Si vous pouvez faire sans la caméra de recul, les services connectés Google, le siège passager rabattable, le one-pedal ou le démarrage mains-libres (qui sont, pour rappel, loin d’être des équipements obligatoires dans une citadine), alors cette version Evolution vous tend les bras.
Seule l’absence de l’option des sièges chauffants (300 euros sur Techno) pourrait faire réfléchir, puisqu’ils pourraient limiter la casse sur l’autonomie en hiver. À vous de voir.
Une concurrence larguée
Cette Renault Twingo E-Tech Evolution est donc proposée à partir de 19 490 euros tarif catalogue, un prix auquel il convient de retirer la prime CEE (nouveau nom du bonus écologique) naviguant entre 3 620 euros, 4 830 euros ou 6 180 euros selon vos revenus.

La Twingo est donc disponible à partir de 15 570 euros sans la moindre condition et peut descendre jusqu’à 13 310 euros avec la prime maximale – pensez simplement à ajouter les 500 euros du chargeur rapide.
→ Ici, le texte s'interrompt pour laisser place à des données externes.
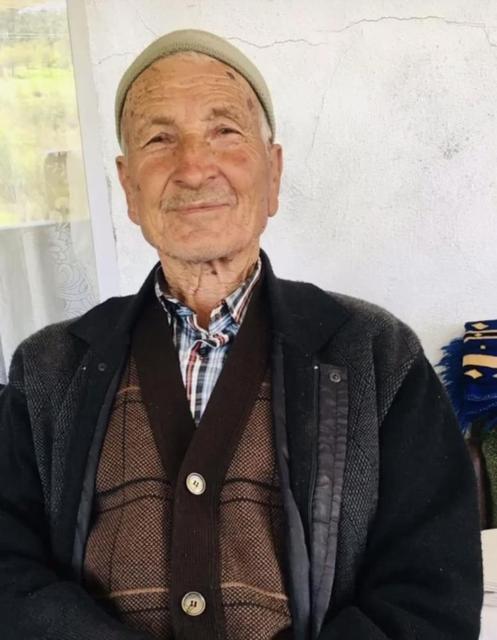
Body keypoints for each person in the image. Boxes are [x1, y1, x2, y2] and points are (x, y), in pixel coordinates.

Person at [0, 28, 483, 640]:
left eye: (225, 131)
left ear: (272, 173)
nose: (193, 167)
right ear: (128, 187)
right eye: (159, 139)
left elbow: (430, 596)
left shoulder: (376, 355)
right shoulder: (49, 369)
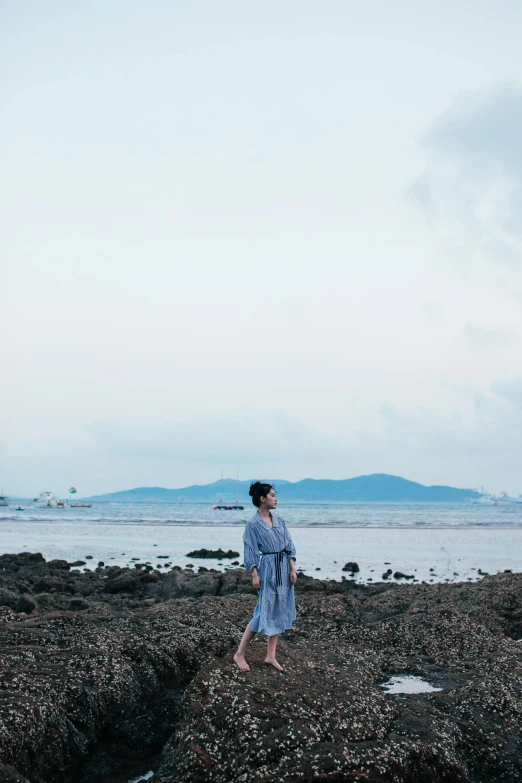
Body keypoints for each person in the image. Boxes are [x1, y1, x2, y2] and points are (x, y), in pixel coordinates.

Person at [233, 481, 297, 672]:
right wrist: (254, 574)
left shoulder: (280, 521)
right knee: (263, 611)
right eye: (272, 495)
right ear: (262, 499)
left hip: (283, 568)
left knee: (279, 609)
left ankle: (271, 656)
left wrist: (293, 569)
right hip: (267, 568)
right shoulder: (253, 524)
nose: (275, 499)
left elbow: (288, 546)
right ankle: (240, 653)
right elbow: (250, 549)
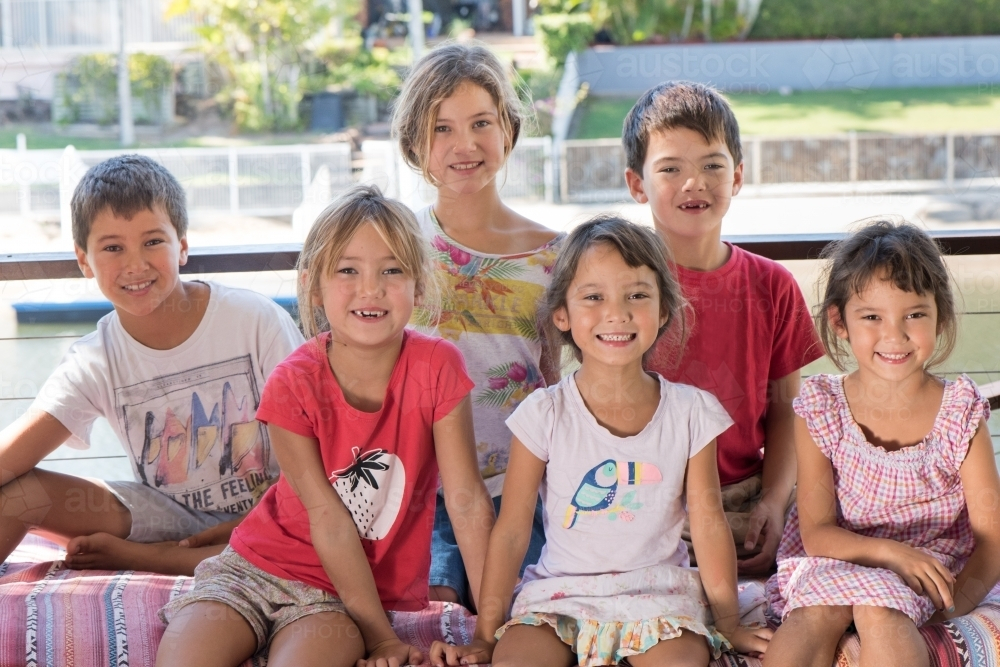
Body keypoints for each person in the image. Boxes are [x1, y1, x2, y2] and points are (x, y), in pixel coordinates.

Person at [156, 185, 495, 667]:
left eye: (392, 270)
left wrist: (488, 631)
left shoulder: (438, 368)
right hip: (253, 567)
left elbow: (466, 500)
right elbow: (328, 517)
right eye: (348, 270)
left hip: (337, 596)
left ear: (418, 286)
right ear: (315, 286)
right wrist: (382, 639)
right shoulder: (293, 383)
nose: (370, 289)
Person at [430, 216, 772, 667]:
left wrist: (728, 623)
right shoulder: (544, 413)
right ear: (562, 315)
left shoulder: (691, 412)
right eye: (594, 297)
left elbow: (708, 523)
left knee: (684, 662)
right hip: (558, 596)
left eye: (637, 295)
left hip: (659, 594)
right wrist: (486, 634)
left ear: (664, 311)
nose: (617, 313)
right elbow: (512, 531)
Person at [0, 155, 303, 576]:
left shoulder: (256, 320)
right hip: (167, 517)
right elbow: (11, 455)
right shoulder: (96, 356)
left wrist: (252, 524)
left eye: (152, 242)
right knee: (18, 494)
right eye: (112, 248)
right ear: (84, 260)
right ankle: (185, 555)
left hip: (275, 510)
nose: (135, 265)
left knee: (309, 516)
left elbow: (317, 459)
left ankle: (152, 560)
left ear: (181, 245)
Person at [763, 220, 1000, 667]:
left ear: (940, 316)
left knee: (880, 611)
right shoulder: (821, 406)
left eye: (914, 314)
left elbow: (993, 538)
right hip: (840, 553)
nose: (895, 335)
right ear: (840, 321)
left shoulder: (960, 411)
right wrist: (890, 554)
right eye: (872, 316)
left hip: (930, 564)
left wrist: (951, 605)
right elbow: (816, 533)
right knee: (814, 613)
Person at [623, 81, 822, 574]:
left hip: (748, 491)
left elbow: (784, 413)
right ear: (637, 184)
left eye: (712, 166)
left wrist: (774, 503)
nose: (694, 183)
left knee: (818, 555)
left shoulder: (772, 284)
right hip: (649, 496)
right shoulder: (620, 286)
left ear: (736, 177)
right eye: (670, 169)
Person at [393, 41, 563, 606]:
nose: (463, 145)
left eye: (481, 123)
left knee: (525, 611)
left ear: (508, 131)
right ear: (414, 143)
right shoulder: (393, 246)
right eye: (441, 128)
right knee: (434, 613)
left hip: (524, 487)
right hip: (416, 488)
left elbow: (558, 378)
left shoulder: (554, 255)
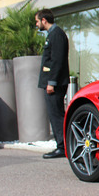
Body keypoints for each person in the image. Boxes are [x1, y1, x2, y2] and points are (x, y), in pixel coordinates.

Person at [35, 9, 69, 159]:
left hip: (55, 84)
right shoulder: (52, 34)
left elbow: (57, 60)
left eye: (37, 21)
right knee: (54, 114)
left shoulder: (57, 35)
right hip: (52, 82)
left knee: (56, 115)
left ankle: (62, 147)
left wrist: (51, 83)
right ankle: (61, 145)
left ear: (44, 20)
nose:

Face à elle… difficile de s’aligner. La plus grosse concurrente, c’est la Citroën ë-C3 en version « Autonomie Urbaine », débutant à 20 390 euros hors prime CEE. Certes, elle est plus grande et dispose d’une cinquième place, mais doit faire avec encore moins d’autonomie (205 km WLTP) et un équipement ultra-pingre (pas d’écran central, chargeur 30 kW facturé 500 euros).

J’avais également essayé la BYD Dolphin Surf dans sa version à 19 990 euros et ses 220 km d’autonomie. L’équipement est complet, la polyvalence (autonomie et recharge) sur autoroute identique, mais le comportement moins rassurant et le design… moins avenant de la chinoise la distance par rapport à la française. Son inéligibilité à la prime CEE l’achève, mais ce point devrait être résolu fin 2026 avec l’ouverture de l’usine hongroise de la marque.
La plus grosse rivale de la Twingo pourrait donc bien être… sa cousine, la future Dacia Spring. Dérivée de la Renault, la Dacia sera proposée sous les 18 000 euros avant la prime CEE (à laquelle elle aura droit). Reste à savoir à quoi elle ressemblera, et quels éléments auront été sacrifiés pour abaisser le prix. Réponse au Mondial de l’Auto, en octobre 2026.